It’s still sinking in that Liverpool are European Champions for a sixth time, in a season when it felt it would be all about the league title.
Aware that I’d be in no fit state to write a full, incisive article in the immediate aftermath should disappointment strike again (which would mean no adrenaline boost to write something in the aftermath), I thought it was worth spending some time before the final to write something about The Bigger Picture. (But as the Reds did win, I wrote and published this after the final whistle.)

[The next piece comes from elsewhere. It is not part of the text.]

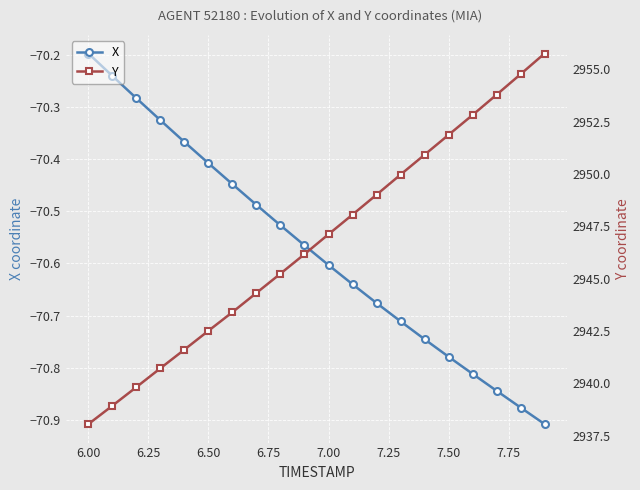

True or false: Y has more than 1 interior local peaks.

False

This is an approach I often find handy – not least because it takes away the emotion of one very emotional result, where randomness can strike, as it did last year (or rather, when a shithouse injures your best player, your keeper is possibly concussed by the same player, and then someone scores a worldie overhead kick.)
But of course, everything written in this article remains true given that Liverpool saw off the ghosts of Athens and Kiev, to add Madrid to the list of cities whose names, to us, mean European glory.
It’s ironic that as well as Klopp’s first game coming against Spurs (from which none of his XI started in Madrid, but seven of Spurs’ side were still in place), the revival – or rather, the true emergence of this super team – started directly after a defeat to Mauricio Pochettino’s men in the autumn of 2017, and since the start of 2018 Liverpool’s form domestically and in Europe has largely been sensational: two Champions League finals with some amazing results along the way, and a 97-point league season. That level is off-the-charts good. Those are achievements that many of the best teams in the history of the game would struggle to match.
The three best teams in the Premier League this past season were Man City and Liverpool, neck and neck, and then Spurs, who saved their best for Europe in the way that Liverpool often have in the past two decades, prior to this season. But Spurs, in losing their 20th game of the season, could not find one more miraculous comeback.
And now, the miracle of beating Barcelona 4-0 under the Anfield lights, becomes an even more legendary occasion. It led to no.6.
But this article was drafted with an eye on the future. Because while success cannot be guaranteed, there are many reasons why this side could – and should – get better.
The Future Starts Now
While we all obsess on new signings, the most vital thing for any team is unity and cohesion; understanding often being more important than individual brilliance, especially if that individual brilliance is someone, as those on Sesame Street used to sing, doing his own thing. And when new players are added it can take 6-12 months for them to hit their stride (as with Alex Oxlade-Chamberlain, Andy Robertson, Fabinho, Naby Keita and Xherdan Shaqiri); or maybe longer.